+++ DATASET RECORDS +++

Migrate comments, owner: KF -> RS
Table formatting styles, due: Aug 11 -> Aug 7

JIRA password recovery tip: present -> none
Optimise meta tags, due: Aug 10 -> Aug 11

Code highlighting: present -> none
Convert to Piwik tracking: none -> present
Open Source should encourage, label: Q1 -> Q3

+++

◆ WORK TASK
Provide only the number of lines in the entries that hold the word "present".

◆ OUTPUT OF THE TASK
3